──────── Passage provided

Through these surveys, it was confirmed that the Senkaku Islands had been
uninhabited and showed no trace of having been under the control of China.
Based on this confirmation, the Government of Japan made a Cabinet Decision on
14 January 1895 to erect a marker on the Islands to formally incorporate the
Senkaku Islands into the territory of Japan. Since then, the Senkaku Islands
have continuously remained as an integral part of the Nansei Shoto Islands
which are the territory of Japan. These islands were neither part of Taiwan nor
part of the Pescadores Islands which were ceded to Japan from the Qing Dynasty
of China in accordance with Article II of the Treaty of Shimonoseki which came
into effect in May of 1895. Accordingly, the Senkaku Islands are not included
in the territory which Japan renounced under Article II of the San Francisco
Peace Treaty. They came under US control after World War II. The United States
kept that group of small islets for occasional bombing practice targets,
largely for its Liu Chiu based Air Force. Japan claimed that the Diaoyutai
Islands are part of Liu Chiu. The Senkaku Islands have been placed under the
administration of the United States of America as part of the Nansei Shoto
Islands, in accordance with Article III of the said treaty, and are included in
the area, the administrative rights over which were reverted to Japan in
accordance with the Agreement Between Japan and the United States of America
Concerning the Ryukyu Islands and the Daito Islands signed on 17 June 1971. The
facts outlined herein clearly indicate the status of the Senkaku Islands being
part of the territory of Japan. According to Japan, the fact that China
expressed no objection to the status of the Islands being under the
administration of the United States under Article III of the San Francisco
Peace Treaty clearly indicates that China did not consider the Senkaku Islands
as part of Taiwan. It was not until the latter half of 1970, when the question
of the development of petroleum resources on the continental shelf of the East
China Sea came to the surface, that the Government of China and Taiwan
authorities began to raise questions regarding the Senkaku Islands.

────────────────

- _Written problem a_
For each statement, say yes or no based on the passage on the Senkaku Islands, and quote the words that settle it. (i) Japan's Cabinet Decision to incorporate the islands was made on 14 January 1895. (ii) The islands were part of the Pescadores Islands ceded to Japan under the Treaty of Shimonoseki. (iii) The agreement returning administrative rights over the area to Japan was signed on 17 June 1971.
The rows that come next have nothing to do with the passage on the Senkaku Islands.

──────── Given records

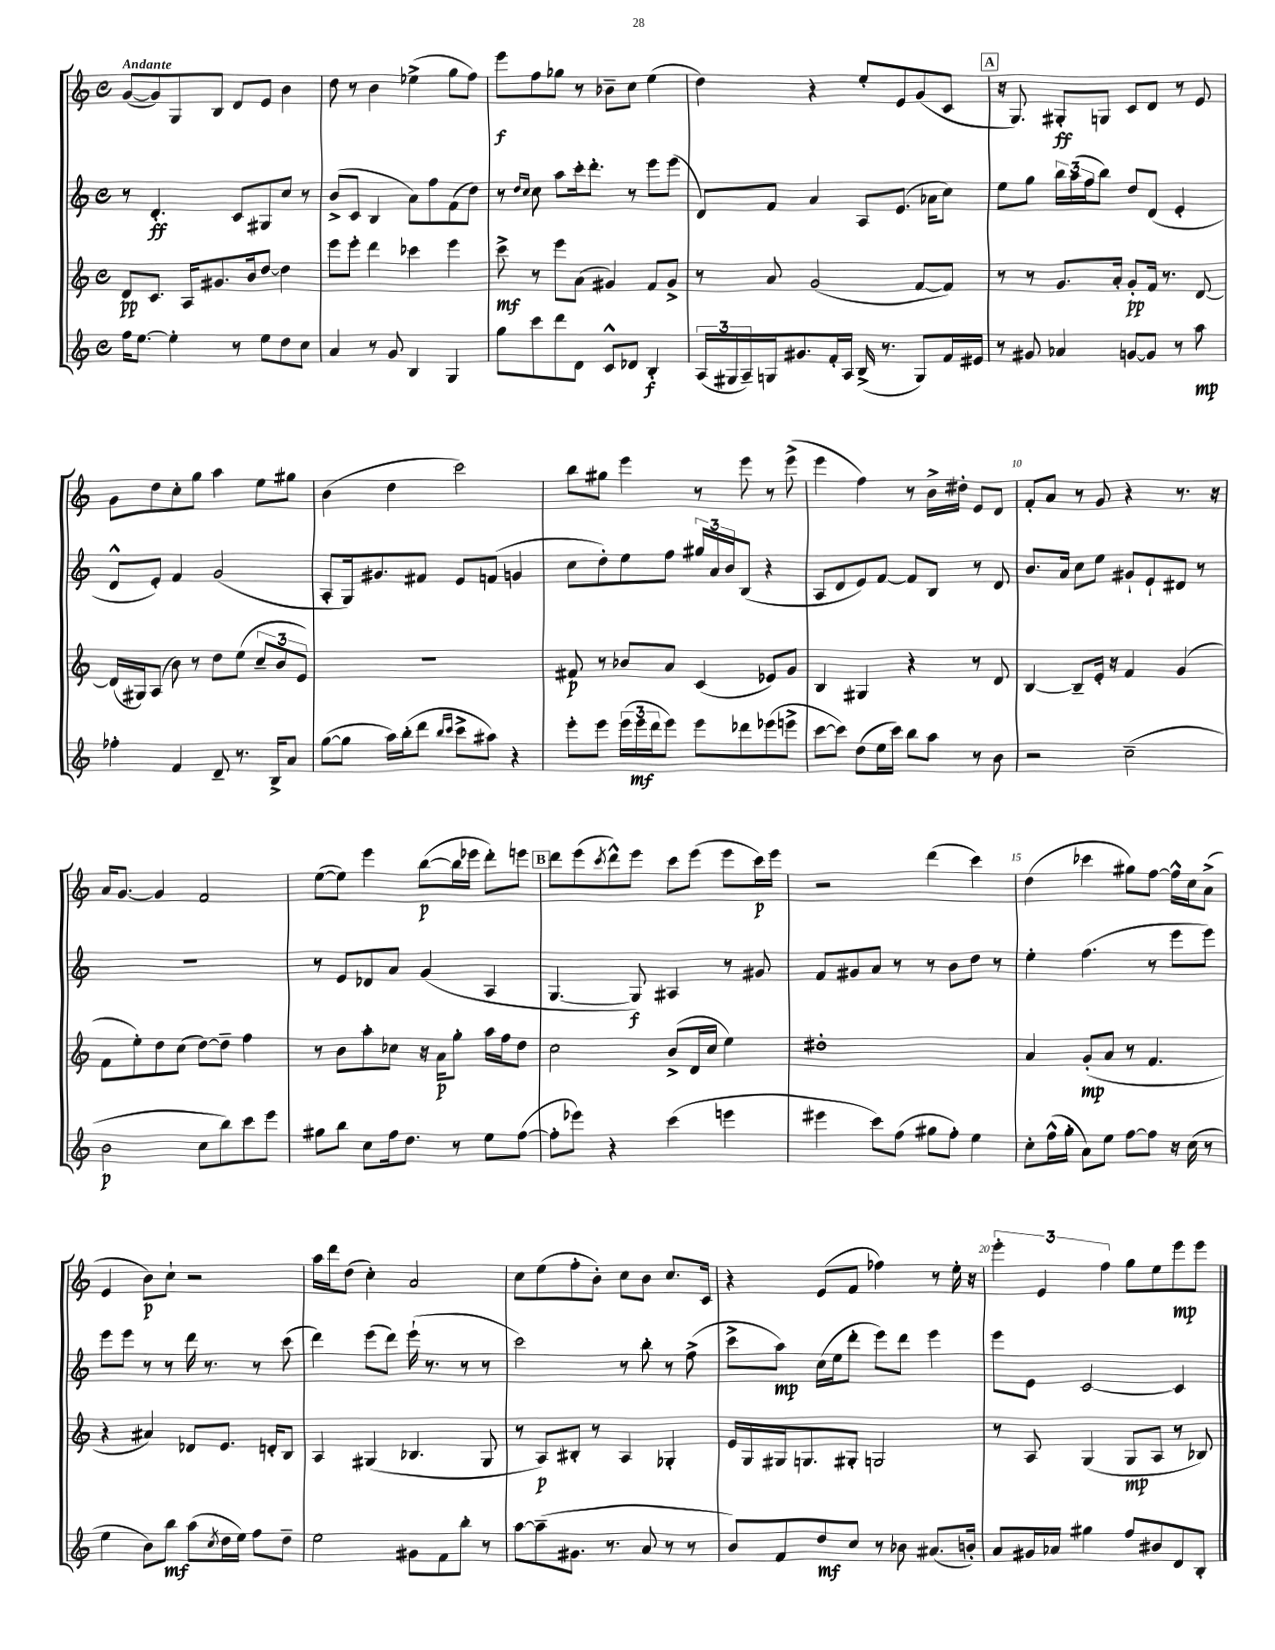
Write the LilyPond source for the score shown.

<<
\new StaffGroup <<
\new Staff = "s0" {
    \clef treble \key c \major \defaultTimeSignature \time 4/4 \tempo "Andante"
    g'8~( g'8) g8 b8 d'8 e'8 b'4 |
    d''8 r8 b'4 ees''4->( g''8 f''8) |
    e'''8\f f''8 ges''8 r8 bes'8-- c''8 e''4( |
    d''4) r4 e''8-. e'8 g'8( c'8 |
    \mark \markup { \box "A" } r16 g8.) gis8-.\ff g8 c'8 d'8 r8 e'8 |
    g'8 d''8 c''8-. g''8 a''4 e''8 gis''8 |
    b'4( d''4 c'''2) |
    b''8 gis''8 e'''4 r8 e'''8 r8 e'''8->( |
    e'''4 f''4) r8 b'16-> dis''16-. e'8 d'8 |
    f'8-. a'8 r8 g'8 r4 r8. r16 |
    a'16 g'8.~ g'4 f'2 |
    e''8~( e''8) e'''4 b''8~\p( b''16 ees'''16 d'''8-.) e'''8 |
    \mark \markup { \box "B" } d'''8 e'''8( \acciaccatura { c'''8 } d'''8-^) e'''8 c'''8 e'''8( e'''8 c'''16\p) e'''16 |
    r2 d'''4( c'''4) |
    d''4( ces'''4 gis''8) f''8~ f''16-^ c''16 a'8->( |
    e'4 b'8\p) c''8-! r2 |
    a''16 d'''16 d''8( c''4-.) a'2 |
    c''8 e''8( f''8-. b'8-.) c''8 b'8 c''8. c'16 |
    r4 e'8( f'8 fes''4) r8 e''16-. r16 |
    \tuplet 3/2 { e'''4-. e'4 f''4 } g''8 e''8 e'''8\mp e'''8 \bar "|." |
}
\new Staff = "s1" {
    \clef treble \key c \major \defaultTimeSignature \time 4/4
    r8 d'4.-.\ff c'8 gis8 c''8 r8 |
    b'8->( c'8 b4 a'8) f''8 f'8( d''8) |
    r8 \grace { d''16 c''16 } c''8 a''8 c'''16-. d'''8.-. r8 e'''8 e'''8( |
    d'8) f'8 a'4 a8 e'8.( aes'16 c''8) |
    \mark \markup { \box "A" } e''8 g''8 \tuplet 3/2 { b''16 a''16( f''16 } b''8) d''8 d'8( e'4-. |
    d'8-^ e'8-.) f'4 g'2( |
    a8-. g16) gis'8. fis'8 e'8 f'8( g'4 |
    c''8 d''8-.) e''8 f''8 \tuplet 3/2 { gis''16 a'16 b'16 } b8( r4 |
    a8 d'8 e'8) f'8~ f'8 b8 r8 d'8 |
    b'8. a'16 c''8 e''8 gis'8-! e'8-! dis'8 r8 |
    R1 |
    r8 e'8 des'8 a'8 g'4( a4 |
    \mark \markup { \box "B" } g4.~ g8\f) ais4 r8 gis'8 |
    f'8 gis'8 a'8 r8 r8 b'8 d''8 r8 |
    e''4-. f''4.( r8 e'''8 e'''8) |
    e'''8 e'''8 r8 r8 d'''16 r8. r8 c'''8( |
    d'''4) e'''8( d'''8) e'''16-!( r8. r8 r8 |
    c'''2) r8 b''8-. r8 f''8->( |
    c'''8-> a''8\mp) c''16( e''16 d'''8-. e'''8) d'''8 e'''4 |
    e'''8 e'8 c'2~ c'4 \bar "|." |
}
\new Staff = "s2" {
    \clef treble \key c \major \defaultTimeSignature \time 4/4
    d'8\pp c'8. a16 gis'8. b'16 d''8~ d''4 |
    e'''8 e'''8-. d'''4 ces'''4 e'''4 |
    c'''8->\mf r8 e'''8 a'8( gis'4) f'8 gis'8-> |
    r8 a'8 g'2( f'8~ f'8) |
    \mark \markup { \box "A" } r8 r8 g'8. a'16-. g'8-.\pp f'16 r8. d'8~ |
    d'16( gis16) a8( b'8) r8 d''8 e''8( \tuplet 3/2 { c''8-- b'8 e'8) } |
    R1 |
    fis'8\p r8 bes'8 a'8 c'4( ees'8) g'8 |
    b4 gis4 r4 r8 d'8 |
    b4~ b8-- e'16-. r16 f'4 g'4( |
    f'8 e''8-.) d''8 c''8( d''8~) d''8-- f''4 |
    r8 b'8 a''8-. ces''8 r16 a'16\p g''8-. a''16 f''16 d''8 |
    \mark \markup { \box "B" } c''2 b'8->( d'16 c''16 e''4) |
    dis''1-. |
    a'4 g'8-.\mp( a'8 r8 f'4. |
    r4 ais'4) des'8 e'8. d'16-. b8 |
    a4 gis4( bes4. gis8 |
    r8 a8\p) bis8-. r8 a4 ges4-. |
    e'16 g16 gis16 g8. gis8-. g2 |
    r8 a8 g4( g8\mp a8 r8 bes8) \bar "|." |
}
\new Staff = "s3" {
    \clef treble \key c \major \defaultTimeSignature \time 4/4
    f''16 e''8.~ e''4-. r8 e''8 d''8 c''8 |
    a'4 r8 g'8 b4 g4 |
    g''8 c'''8 d'''8 d'8 c'8-^ des'8 b4-.\f |
    \tuplet 3/2 { a16( gis16 a16--) } g16 gis'8. f'16-. a16 b16->( r8. g8) f'16 eis'16 |
    \mark \markup { \box "A" } r8 gis'8 aes'4 g'8~ g'8 r8 a''8\mp |
    fes''4-. f'4 d'8-- r8. b16-> a'8 |
    g''8~( g''8 a''16) b''16-.( d'''8 \grace { b''16 c'''16 } c'''8-> ais''8) r4 |
    e'''8-. e'''8 \tuplet 3/2 { e'''16( e'''16\mf d'''16 } e'''8) e'''8 des'''8 ees'''8( e'''8-> |
    c'''8~ c'''8) d''8( e''16 c'''16) b''8 a''8 r8 b'8 |
    r2 c''2--( |
    b'2\p c''8 b''8) c'''8 e'''8 |
    gis''8 b''8 c''8 f''16 d''8. r8 e''8 f''8~( |
    \mark \markup { \box "B" } f''8-. ees'''8) r4 c'''4( e'''4 |
    eis'''4 c'''8) f''8( gis''8 f''8-.) e''4 |
    c''8-. f''16-^( g''16-. a'8) e''8 f''8~ f''8 r16 c''16( r8 |
    e''4 b'8) b''8\mf a''8( \acciaccatura { c''8 } d''16 e''16) f''8 d''8-- |
    e''2 gis'8 f'8 b''8-. r8 |
    a''8~ a''8--( gis'8. r8. a'8 r8 r8 |
    b'8) f'8 d''8\mf c''8 r8 bes'8 ais'8.( b'16-.) |
    a'8 gis'16 aes'16 gis''4 f''8 bis'8 d'8 b8-. \bar "|." |
}
>>
>>
\layout { \context { \Score \override BarNumber.break-visibility = ##(#f #t #t) barNumberVisibility = #(every-nth-bar-number-visible 5) } }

────────────────

- _Written problem b_
Pick out every line of the rows that contains the string "tuplet".

- _Final answer a_
(i) Yes: "made a Cabinet Decision on 14 January 1895"
(ii) No: "These islands were neither part of Taiwan nor part of the Pescadores Islands"
(iii) Yes: "signed on 17 June 1971"

- _Final answer b_
    \tuplet 3/2 { e'''4-. e'4 f''4 } g''8 e''8 e'''8\mp e'''8 \bar "|." |
    \mark \markup { \box "A" } e''8 g''8 \tuplet 3/2 { b''16 a''16( f''16 } b''8) d''8 d'8( e'4-. |
    c''8 d''8-.) e''8 f''8 \tuplet 3/2 { gis''16 a'16 b'16 } b8( r4 |
    d'16( gis16) a8( b'8) r8 d''8 e''8( \tuplet 3/2 { c''8-- b'8 e'8) } |
    \tuplet 3/2 { a16( gis16 a16--) } g16 gis'8. f'16-. a16 b16->( r8. g8) f'16 eis'16 |
    e'''8-. e'''8 \tuplet 3/2 { e'''16( e'''16\mf d'''16 } e'''8) e'''8 des'''8 ees'''8( e'''8-> |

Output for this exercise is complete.